The overall point of this post is similar to that of the previous one: it’s important to pay attention to the total compensation package, not just individual parts.



Posted 18 Jun 15 by arbelos in Musings on Economics

Yesterday, the California Labor Commission decided that Uber's drivers were employees, not independent contractors. Articles all over the web, including this one from Business Insider, claimed that this could "dramatically change Uber's business model". For example, if drivers are contractors, Uber doesn't have to withhold income taxes or pay for drivers' expenses. So this ruling seems like it could be a big deal, right?

Some of the differences between a contractor and an employee are superficial, and while they may affect administrative practices, they may only have a trivial effect on Uber's bottom line. Why? Because compensation for a job is multi-faceted, and making compensation more generous in one way will enable a company to make it less generous in another way.
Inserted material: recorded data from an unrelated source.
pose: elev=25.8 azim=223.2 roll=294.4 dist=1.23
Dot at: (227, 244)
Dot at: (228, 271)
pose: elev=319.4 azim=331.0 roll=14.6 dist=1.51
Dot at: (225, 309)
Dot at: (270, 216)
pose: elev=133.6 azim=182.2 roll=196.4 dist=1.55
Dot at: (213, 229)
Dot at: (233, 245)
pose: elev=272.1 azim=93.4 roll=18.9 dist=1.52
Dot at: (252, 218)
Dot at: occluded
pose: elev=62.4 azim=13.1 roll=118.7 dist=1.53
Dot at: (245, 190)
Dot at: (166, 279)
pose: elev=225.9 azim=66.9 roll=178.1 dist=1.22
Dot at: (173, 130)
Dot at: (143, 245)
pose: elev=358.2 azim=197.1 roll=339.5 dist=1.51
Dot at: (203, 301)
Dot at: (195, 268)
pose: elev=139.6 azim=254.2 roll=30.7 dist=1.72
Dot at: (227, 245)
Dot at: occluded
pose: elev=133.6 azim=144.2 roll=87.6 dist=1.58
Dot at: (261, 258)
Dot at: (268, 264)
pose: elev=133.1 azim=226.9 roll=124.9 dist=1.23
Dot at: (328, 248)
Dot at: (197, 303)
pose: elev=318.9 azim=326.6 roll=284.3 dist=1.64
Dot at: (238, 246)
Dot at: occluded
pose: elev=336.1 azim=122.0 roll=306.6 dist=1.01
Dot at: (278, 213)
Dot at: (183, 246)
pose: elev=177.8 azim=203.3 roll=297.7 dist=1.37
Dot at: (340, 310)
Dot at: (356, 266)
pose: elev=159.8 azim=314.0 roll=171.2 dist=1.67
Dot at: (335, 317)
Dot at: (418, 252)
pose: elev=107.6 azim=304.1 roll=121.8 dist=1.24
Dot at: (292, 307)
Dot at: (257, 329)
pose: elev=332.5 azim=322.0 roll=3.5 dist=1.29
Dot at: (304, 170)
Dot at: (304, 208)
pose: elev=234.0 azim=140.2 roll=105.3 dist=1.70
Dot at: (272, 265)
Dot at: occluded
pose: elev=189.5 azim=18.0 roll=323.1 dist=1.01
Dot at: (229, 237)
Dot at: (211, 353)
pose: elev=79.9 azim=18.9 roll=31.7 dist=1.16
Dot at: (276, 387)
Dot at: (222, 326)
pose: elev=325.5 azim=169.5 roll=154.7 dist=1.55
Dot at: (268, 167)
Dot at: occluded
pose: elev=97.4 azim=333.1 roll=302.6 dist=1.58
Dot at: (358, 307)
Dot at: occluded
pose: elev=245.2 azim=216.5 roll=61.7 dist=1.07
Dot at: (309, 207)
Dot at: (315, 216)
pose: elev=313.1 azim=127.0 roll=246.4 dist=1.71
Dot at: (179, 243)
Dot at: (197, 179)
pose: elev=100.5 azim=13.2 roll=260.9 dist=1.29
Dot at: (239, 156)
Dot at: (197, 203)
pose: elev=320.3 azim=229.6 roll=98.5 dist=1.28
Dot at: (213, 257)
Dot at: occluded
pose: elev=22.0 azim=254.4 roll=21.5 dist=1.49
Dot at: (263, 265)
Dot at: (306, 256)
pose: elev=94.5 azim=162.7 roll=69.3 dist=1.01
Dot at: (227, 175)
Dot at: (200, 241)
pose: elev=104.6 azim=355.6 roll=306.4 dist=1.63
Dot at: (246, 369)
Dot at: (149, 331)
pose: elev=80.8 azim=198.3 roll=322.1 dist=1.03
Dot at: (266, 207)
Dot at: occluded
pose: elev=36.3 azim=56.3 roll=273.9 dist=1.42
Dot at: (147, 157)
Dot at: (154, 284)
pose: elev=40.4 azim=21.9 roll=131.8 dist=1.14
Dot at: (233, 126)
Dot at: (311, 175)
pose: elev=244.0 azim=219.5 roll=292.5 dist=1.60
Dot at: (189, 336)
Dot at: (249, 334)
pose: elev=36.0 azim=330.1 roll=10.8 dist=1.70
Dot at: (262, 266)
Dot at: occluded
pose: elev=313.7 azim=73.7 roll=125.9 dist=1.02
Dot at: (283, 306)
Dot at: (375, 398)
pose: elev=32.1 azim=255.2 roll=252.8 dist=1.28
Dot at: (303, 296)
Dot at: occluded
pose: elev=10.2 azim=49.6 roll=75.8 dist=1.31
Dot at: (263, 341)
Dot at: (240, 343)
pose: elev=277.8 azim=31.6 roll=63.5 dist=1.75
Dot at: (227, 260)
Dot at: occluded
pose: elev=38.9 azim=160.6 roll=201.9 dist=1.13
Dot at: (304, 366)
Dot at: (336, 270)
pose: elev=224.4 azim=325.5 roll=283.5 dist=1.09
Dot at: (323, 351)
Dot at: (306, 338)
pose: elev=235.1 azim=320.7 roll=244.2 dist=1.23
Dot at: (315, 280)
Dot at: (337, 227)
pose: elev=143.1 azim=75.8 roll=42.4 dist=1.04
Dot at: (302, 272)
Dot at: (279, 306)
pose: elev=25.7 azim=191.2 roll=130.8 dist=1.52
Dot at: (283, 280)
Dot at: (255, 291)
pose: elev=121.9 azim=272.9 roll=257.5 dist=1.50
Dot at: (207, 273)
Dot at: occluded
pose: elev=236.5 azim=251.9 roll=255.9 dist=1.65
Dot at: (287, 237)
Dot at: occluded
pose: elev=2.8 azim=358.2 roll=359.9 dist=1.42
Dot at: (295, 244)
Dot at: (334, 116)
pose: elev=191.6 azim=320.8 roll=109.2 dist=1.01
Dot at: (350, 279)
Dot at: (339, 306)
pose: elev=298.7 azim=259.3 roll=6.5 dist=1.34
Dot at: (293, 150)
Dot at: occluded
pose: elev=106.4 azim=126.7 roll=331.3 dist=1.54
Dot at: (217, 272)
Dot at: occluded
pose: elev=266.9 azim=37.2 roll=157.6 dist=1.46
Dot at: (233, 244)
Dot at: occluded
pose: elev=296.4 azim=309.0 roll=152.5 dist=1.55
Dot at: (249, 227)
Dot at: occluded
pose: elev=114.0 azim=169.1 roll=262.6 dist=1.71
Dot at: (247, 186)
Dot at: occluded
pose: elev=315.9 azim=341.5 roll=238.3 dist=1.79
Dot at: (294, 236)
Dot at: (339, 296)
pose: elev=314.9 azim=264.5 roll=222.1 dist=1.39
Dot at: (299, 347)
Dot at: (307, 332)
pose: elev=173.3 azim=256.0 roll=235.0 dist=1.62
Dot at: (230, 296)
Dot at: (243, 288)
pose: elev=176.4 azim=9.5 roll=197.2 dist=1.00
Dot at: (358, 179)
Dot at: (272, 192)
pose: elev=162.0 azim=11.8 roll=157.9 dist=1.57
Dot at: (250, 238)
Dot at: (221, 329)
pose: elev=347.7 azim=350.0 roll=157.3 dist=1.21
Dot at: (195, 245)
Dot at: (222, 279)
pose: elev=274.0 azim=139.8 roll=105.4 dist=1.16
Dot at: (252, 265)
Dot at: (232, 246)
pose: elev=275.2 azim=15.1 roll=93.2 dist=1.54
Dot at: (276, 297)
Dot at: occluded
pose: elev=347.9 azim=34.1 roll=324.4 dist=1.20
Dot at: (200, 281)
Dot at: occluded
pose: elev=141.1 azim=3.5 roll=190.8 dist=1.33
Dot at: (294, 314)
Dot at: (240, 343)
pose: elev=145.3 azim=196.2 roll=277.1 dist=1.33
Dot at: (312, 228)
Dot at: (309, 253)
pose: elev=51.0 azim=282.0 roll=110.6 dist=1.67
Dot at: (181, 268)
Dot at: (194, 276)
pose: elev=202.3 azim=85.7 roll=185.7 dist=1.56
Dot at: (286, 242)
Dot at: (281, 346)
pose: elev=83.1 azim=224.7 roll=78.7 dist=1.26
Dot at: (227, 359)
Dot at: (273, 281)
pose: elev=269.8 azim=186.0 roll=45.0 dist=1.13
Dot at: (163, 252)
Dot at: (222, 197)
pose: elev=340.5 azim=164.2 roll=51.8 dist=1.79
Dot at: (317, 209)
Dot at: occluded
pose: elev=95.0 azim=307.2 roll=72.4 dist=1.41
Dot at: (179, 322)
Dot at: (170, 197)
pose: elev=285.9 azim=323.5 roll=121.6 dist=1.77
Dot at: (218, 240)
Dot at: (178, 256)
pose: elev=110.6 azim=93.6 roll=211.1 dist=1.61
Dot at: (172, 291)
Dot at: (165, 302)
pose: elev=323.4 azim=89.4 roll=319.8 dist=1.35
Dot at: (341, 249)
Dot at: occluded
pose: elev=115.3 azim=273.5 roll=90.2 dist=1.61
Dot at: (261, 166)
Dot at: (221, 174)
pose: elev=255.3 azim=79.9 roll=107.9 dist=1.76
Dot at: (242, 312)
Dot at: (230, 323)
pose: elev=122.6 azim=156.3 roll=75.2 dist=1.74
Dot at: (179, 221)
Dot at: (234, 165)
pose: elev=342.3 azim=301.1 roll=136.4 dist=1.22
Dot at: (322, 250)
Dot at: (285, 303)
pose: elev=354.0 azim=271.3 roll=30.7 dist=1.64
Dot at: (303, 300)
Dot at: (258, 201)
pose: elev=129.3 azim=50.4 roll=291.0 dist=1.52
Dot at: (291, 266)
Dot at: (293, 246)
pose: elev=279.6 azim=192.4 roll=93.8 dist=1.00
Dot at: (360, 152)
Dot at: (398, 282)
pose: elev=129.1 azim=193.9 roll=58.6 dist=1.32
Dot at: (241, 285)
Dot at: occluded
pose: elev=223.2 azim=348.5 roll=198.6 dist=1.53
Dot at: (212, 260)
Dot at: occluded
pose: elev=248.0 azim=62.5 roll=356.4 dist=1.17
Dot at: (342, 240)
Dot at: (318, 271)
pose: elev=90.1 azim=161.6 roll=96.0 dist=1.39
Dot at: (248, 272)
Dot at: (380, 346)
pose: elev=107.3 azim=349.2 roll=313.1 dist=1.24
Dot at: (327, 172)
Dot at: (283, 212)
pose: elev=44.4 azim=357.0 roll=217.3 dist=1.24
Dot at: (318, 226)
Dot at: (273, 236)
Going back to the examples above, making Uber withhold income taxes should have little to no effect on its expenses because independent contractors have to pay income taxes as well. Similarly, drivers will demand more compensation for a job where they have to pay for their own car maintenance and insurance than for one where those expenses are paid for them. So the parts of the ruling that simply shift costs from drivers to Uber shouldn't make a big difference.

Now some of the differences between employees and contractors are more meaningful. For example, it's much easier to fire a contractor than an employee, and, according to Business Insider, employees may be entitled to an hourly wage, whereas independent contractors are not. In this case, the shift is not just in who pays for things, but in how variable employees' earnings versus Uber's revenue is. If Uber pays drivers a regular hourly wage and takes in any revenue the drivers bring in, then Uber is taking on more risk than the employee. Employees might prefer that system because it lowers their earnings variability and even be willing to work for a lower wage on average. In this case, Uber's revenue can actually increase (and, at the same time, become more variable). However, this loss of flexibility might actually harm Uber if it generates higher swings in its revenue than it can weather.